Can’t wait to try this
i just made it and omg its fantastic but out of curiousity i wonder if putting it on a cookie bottom first would make it a little bit easier to get out of pan and add a bit more of a crunch hmmmmmm maybe ill try lol
Did you try putting the cake mixture on the bottom first? I’m thinking that as long as it was patted down a bit, it might work? Maybe even prebake a bit before pouring pumpkin mixture on top. If you did, please respond as to how it turned out. Thank you.
Can you use sweet potato instead of pumpkin?
That should work out just fine!
Thank you so much for this recipe. I made it with sweet potato instead of pumpkin and it was amazing! You Rock.
Yay, that sounds delicious! I love sweet potatoes :)
Came out deliiicous. I didn’t use pumpkin pie spice bc I had each spice independently so I just made my own.
I had this at A casino. They told me they found it online. ..it is very very very yummp!
Looks so good. Am going to with coconut milk as I am lactose intolerant
I’m going to make it tonight and serve it tomorrow.
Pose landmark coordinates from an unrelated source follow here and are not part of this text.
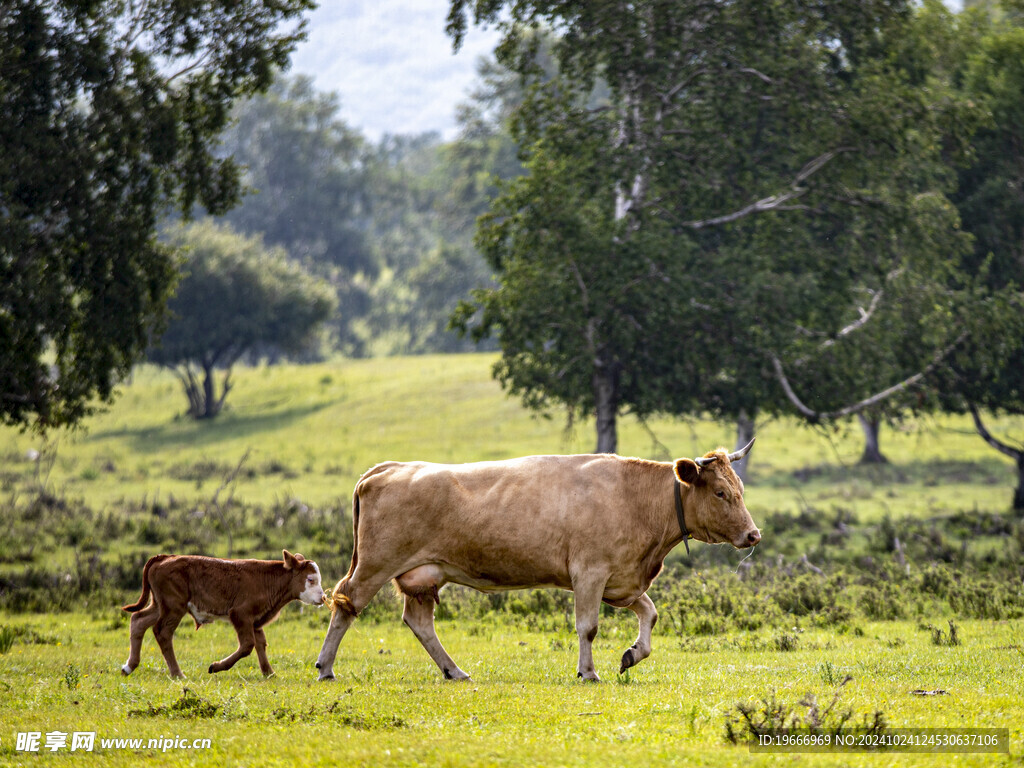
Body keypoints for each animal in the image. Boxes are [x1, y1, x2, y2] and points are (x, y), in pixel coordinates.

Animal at [121, 548, 325, 679]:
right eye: (310, 579)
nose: (323, 597)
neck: (268, 580)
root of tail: (163, 557)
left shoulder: (256, 619)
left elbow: (260, 644)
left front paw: (269, 673)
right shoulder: (241, 614)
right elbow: (247, 645)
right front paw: (216, 667)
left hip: (160, 605)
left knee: (138, 620)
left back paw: (129, 667)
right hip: (173, 607)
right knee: (162, 632)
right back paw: (178, 674)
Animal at [315, 442, 757, 684]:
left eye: (739, 488)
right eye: (719, 492)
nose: (754, 535)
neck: (636, 498)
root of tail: (389, 468)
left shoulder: (623, 579)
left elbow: (650, 614)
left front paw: (632, 654)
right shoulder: (590, 573)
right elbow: (588, 627)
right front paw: (588, 672)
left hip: (424, 576)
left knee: (420, 623)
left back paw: (455, 671)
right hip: (375, 565)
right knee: (346, 604)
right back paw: (325, 667)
Can I leave it out over night or do I need to refrigerator over night.
You can leave it out overnight.
Made this around our Canadian Thanksgiving, It was so well liked and requested I ended up making it 3 times in a short period. Easy and Delicious . Thank you for sharing it is a keeper ,
I am so glad that you enjoyed this recipe Lynne!
I made this tonight and it’s still cooling in the glas pan. I plan on refrigerating it overnight. However, I was thinking of cutting it into squares and stacking in a serving platter for tomorrow- will that work? Or do you usually serve out of the glass pan?
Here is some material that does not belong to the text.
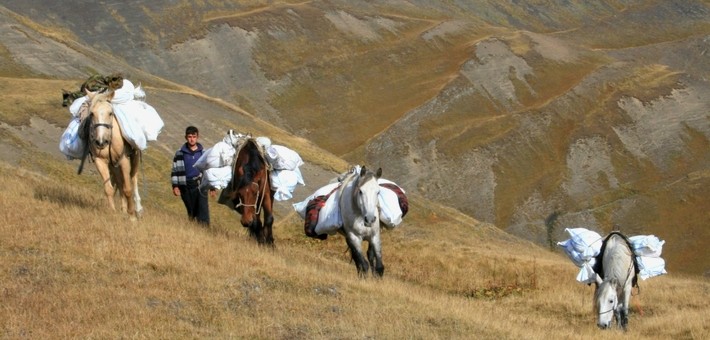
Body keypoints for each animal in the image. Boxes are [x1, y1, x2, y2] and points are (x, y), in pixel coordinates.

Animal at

It’s quite soft (like a pumpkin pie) so I generally serve it out of the glass 9×13 pan.
This turned out amazing! Next time I might reduce the butter to 3/4 cup, but other than that this was the best pumpkin dessert!
I’m so glad you loved it Shawna!
Video says cover and bake 50 min. written recipe says bake 25 min uncovered then cover and bake 25 min more. Which is correct ?
I see you answered my question in an earlier post, is in the oven now and house smells awesome ! Will let you know what the family thinks tomorrow. Happy Thanksgiving !!
Video says to cover and bake 50 min. written recipe says bake 25 min then cover and bake 25 min. more Which is it ?
Bake 25 minutes uncovered and 25 minutes covered for a total of 50 minutes.
In oven now, is it suppose to be firm when ready or still a little soft?
Thanks!
It will be about the same texture as pumpkin pie.
I would like to make this with a graham cracker crust. Do you think this would work and not fall apart?
I haven’t tried putting a crust on this recipe.